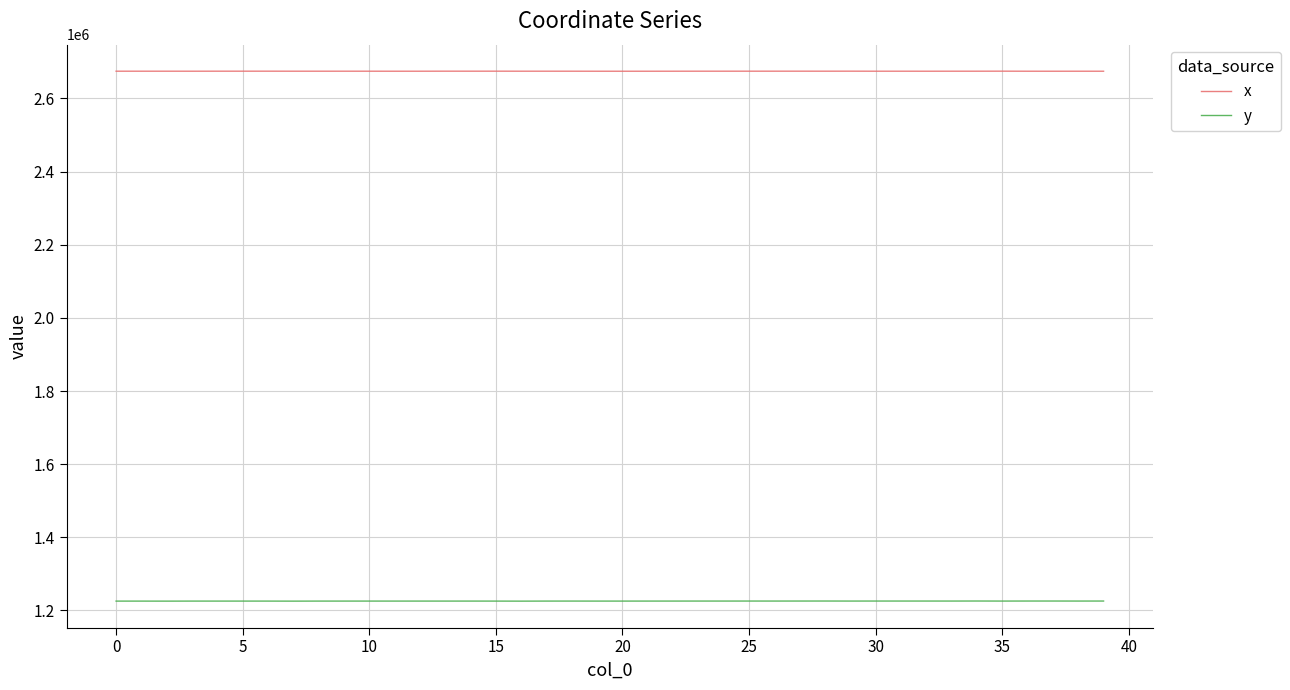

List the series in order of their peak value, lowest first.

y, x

######

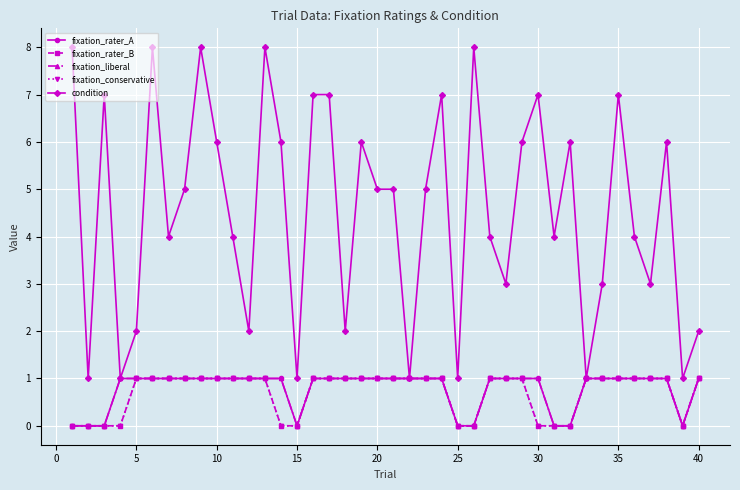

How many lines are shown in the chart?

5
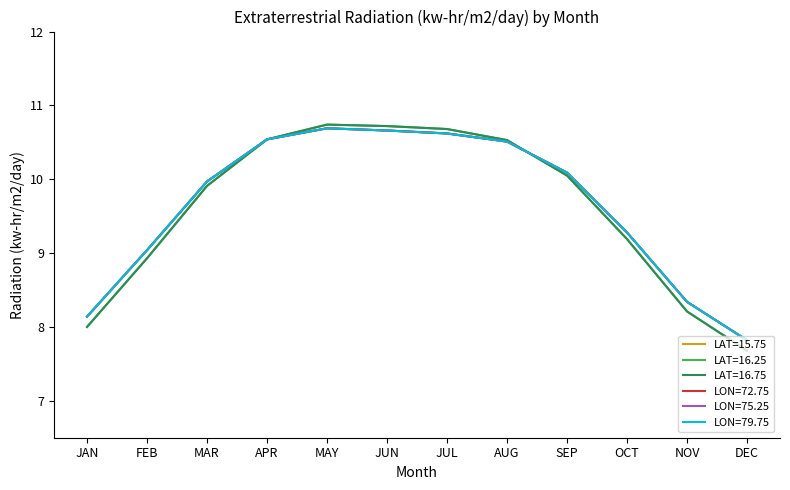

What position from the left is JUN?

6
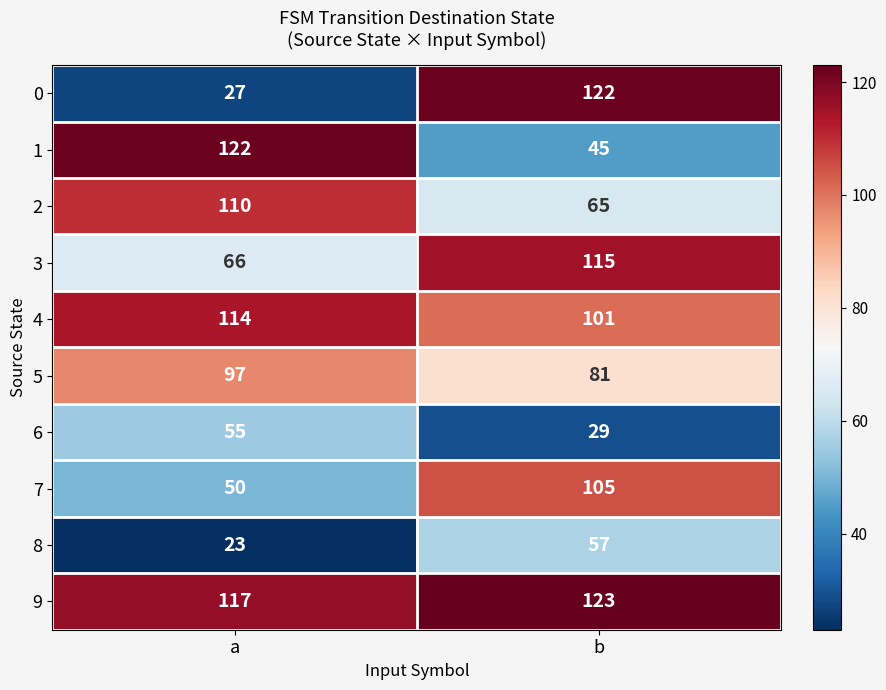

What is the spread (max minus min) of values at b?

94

######

Work required
Collect each line of the listing that contains the word "What", keeping the lines in their original order.

Exercise output
What position from the left is JUN?
What is the spread (max minus min) of values at b?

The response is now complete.